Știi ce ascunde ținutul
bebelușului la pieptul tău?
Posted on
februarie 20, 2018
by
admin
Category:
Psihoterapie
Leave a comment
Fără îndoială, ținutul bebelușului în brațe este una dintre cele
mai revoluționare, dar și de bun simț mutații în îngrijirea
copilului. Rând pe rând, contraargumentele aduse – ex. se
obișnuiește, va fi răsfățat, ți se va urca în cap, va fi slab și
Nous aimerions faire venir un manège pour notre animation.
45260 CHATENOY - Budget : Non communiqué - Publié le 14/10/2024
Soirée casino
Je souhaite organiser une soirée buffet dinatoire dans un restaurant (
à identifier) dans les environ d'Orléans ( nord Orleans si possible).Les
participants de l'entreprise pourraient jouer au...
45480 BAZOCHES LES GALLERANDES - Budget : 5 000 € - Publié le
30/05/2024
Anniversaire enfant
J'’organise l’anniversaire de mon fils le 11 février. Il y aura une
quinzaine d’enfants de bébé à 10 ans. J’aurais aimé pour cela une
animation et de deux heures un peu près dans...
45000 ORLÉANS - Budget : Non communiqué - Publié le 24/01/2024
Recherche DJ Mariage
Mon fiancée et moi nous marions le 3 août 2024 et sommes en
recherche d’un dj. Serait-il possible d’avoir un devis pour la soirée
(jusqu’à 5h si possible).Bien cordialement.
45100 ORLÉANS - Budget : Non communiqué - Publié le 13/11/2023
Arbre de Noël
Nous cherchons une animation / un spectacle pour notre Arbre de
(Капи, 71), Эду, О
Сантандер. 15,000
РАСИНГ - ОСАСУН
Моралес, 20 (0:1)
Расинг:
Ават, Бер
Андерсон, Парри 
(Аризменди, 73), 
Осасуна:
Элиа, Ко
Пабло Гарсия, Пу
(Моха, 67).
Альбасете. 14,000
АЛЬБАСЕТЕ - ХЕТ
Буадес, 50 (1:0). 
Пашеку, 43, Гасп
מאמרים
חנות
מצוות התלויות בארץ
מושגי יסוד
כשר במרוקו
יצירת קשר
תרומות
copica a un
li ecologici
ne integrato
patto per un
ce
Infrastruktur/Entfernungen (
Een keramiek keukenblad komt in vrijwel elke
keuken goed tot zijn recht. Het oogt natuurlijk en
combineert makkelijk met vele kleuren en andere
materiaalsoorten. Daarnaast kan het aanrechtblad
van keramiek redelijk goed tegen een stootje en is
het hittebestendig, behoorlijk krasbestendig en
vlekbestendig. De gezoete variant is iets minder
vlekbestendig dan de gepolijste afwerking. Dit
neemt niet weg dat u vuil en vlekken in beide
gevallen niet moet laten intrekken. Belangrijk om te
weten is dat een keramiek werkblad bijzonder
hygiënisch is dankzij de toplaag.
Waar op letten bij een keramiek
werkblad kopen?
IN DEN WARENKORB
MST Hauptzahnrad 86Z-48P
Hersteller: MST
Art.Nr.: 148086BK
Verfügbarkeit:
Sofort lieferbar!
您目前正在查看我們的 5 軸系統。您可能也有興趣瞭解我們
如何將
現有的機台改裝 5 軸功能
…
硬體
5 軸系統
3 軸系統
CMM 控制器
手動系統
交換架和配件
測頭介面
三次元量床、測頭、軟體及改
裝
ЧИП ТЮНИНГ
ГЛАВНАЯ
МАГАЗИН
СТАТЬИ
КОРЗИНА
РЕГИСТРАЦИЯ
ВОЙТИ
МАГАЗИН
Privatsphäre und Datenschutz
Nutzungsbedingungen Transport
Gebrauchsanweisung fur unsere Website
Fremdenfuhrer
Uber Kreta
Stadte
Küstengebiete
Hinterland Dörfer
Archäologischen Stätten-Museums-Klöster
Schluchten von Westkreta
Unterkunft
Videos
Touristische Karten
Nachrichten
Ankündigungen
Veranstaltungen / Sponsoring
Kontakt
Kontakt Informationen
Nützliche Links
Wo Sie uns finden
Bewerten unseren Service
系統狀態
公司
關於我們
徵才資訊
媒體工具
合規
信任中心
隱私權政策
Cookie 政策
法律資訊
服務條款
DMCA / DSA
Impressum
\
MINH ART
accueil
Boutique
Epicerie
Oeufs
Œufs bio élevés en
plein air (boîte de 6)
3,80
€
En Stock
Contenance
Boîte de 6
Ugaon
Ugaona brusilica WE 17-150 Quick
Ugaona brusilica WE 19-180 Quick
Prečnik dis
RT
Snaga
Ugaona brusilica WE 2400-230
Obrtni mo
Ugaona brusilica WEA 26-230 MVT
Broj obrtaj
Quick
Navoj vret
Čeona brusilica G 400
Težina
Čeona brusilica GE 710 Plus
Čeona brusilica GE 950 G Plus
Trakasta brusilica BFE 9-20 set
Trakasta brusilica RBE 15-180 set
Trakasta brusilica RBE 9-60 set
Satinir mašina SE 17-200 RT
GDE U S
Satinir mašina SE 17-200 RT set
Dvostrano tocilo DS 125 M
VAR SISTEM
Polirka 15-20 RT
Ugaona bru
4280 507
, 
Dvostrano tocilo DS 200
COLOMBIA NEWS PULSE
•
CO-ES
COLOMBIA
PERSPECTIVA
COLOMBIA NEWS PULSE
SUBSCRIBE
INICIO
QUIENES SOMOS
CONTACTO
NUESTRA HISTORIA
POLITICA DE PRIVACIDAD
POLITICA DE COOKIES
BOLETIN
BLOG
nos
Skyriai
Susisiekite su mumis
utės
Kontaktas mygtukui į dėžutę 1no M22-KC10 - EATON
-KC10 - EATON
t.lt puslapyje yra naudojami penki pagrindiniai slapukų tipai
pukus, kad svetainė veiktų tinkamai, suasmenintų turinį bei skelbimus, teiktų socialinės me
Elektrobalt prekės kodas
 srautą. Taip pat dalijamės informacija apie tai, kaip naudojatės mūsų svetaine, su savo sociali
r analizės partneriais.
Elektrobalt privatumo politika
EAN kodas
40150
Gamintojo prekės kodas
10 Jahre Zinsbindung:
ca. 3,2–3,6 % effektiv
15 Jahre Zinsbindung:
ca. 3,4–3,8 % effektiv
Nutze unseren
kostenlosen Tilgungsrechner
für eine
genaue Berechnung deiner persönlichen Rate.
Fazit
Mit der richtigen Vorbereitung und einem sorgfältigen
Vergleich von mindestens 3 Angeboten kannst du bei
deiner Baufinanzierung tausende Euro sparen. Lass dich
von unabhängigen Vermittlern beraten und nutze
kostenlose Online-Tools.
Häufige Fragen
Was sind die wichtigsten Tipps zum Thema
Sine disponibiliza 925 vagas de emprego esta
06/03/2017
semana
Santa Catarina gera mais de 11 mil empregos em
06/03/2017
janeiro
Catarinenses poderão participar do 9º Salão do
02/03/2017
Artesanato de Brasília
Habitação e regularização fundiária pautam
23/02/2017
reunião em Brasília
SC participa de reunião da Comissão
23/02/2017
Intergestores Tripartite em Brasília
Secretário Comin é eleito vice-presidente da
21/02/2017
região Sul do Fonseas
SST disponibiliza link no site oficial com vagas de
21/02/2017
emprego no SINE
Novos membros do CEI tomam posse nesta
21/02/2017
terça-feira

============================================================

Reproduce the part of the entries that opens with the first line and closes with the line containing "45260 CHATENOY - Budget", switching "bebelușului" to "pruncului" and keeping everything else the same.

_TASK OUTPUT_.
Știi ce ascunde ținutul
pruncului la pieptul tău?
Posted on
februarie 20, 2018
by
admin
Category:
Psihoterapie
Leave a comment
Fără îndoială, ținutul pruncului în brațe este una dintre cele
mai revoluționare, dar și de bun simț mutații în îngrijirea
copilului. Rând pe rând, contraargumentele aduse – ex. se
obișnuiește, va fi răsfățat, ți se va urca în cap, va fi slab și
Nous aimerions faire venir un manège pour notre animation.
45260 CHATENOY - Budget : Non communiqué - Publié le 14/10/2024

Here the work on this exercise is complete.